Cassandra frowned. “Are you unwell? You seem distracted. Perhaps that dreadful argument at the auction has affected your nerves.”
Sybil reminded herself that Cassandra knew nothing about her stealing into Mr Daventry’s home, about the abduction attempt, or about her staying at Bronygarth. And while she wasn’t ready to confess her sins, the need to defend Mr Daventry pulsed in her veins.
“Mr Daventry will do the right thing,” Sybil said, daring to take another glance around the ballroom. “My father had the utmost respect for him. And so I shall have faith in Mr Daventry’s character, too.”
Cassandra’s frown deepened. “Are you sure you’re all right? I understand the need to nurture positive thoughts, but we are talking about the man you despise to the core of your being.”
Oh, she did not despise Lucius Daventry—not anymore.
“Being angry hasn’t helped. So I have decided to take a different stance.”
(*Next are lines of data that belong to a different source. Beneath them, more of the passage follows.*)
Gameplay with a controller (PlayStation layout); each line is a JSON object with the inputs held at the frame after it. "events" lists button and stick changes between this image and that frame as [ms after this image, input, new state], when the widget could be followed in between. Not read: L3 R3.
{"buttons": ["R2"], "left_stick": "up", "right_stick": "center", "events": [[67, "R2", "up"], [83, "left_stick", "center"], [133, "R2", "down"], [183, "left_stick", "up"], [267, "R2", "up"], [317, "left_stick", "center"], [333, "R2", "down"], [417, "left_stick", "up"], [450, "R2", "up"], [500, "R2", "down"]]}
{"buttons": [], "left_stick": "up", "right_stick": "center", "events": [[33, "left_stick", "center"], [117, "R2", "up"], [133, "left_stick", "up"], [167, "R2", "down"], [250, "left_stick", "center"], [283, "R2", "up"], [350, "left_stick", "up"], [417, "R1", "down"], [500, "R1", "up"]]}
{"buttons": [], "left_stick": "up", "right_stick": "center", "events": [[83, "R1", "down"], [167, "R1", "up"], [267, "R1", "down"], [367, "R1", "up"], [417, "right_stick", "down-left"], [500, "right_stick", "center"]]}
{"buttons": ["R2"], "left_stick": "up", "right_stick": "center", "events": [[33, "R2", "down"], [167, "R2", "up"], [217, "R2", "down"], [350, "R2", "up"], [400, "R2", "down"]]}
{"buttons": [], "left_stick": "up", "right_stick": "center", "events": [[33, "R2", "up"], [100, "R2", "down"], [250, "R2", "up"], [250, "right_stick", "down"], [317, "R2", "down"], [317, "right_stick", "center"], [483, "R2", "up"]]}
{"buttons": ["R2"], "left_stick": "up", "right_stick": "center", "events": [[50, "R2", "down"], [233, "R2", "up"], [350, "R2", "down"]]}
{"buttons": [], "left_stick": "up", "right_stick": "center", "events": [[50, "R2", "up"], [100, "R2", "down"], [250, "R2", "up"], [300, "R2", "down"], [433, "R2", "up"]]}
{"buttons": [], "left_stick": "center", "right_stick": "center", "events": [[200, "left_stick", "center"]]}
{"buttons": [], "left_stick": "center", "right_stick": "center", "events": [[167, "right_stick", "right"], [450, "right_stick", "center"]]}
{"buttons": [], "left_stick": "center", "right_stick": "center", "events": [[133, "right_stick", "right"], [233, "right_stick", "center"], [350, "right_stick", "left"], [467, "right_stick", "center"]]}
Benedict arched a brow. “I advise you err on the side of caution. Annoy Daventry at your peril. He will think nothing of ruining your reputation.”
Goodness, her stomach was tied in knots with the need to correct their misconceptions. She wanted to grab them by the shoulders, wanted to shake them and explain how Mr Daventry had risked his life to protect her. She wanted to sing his praises from the rooftops, tell them how remarkably logical he was, how his loyalty knew no bounds.
“Have no fear. I have the measure of Mr Daventry’s character.”
“Thank heavens.” Cassandra released a weary sigh. “Who would want to find themselves in a compromising position with a man like that?”
“Who indeed?”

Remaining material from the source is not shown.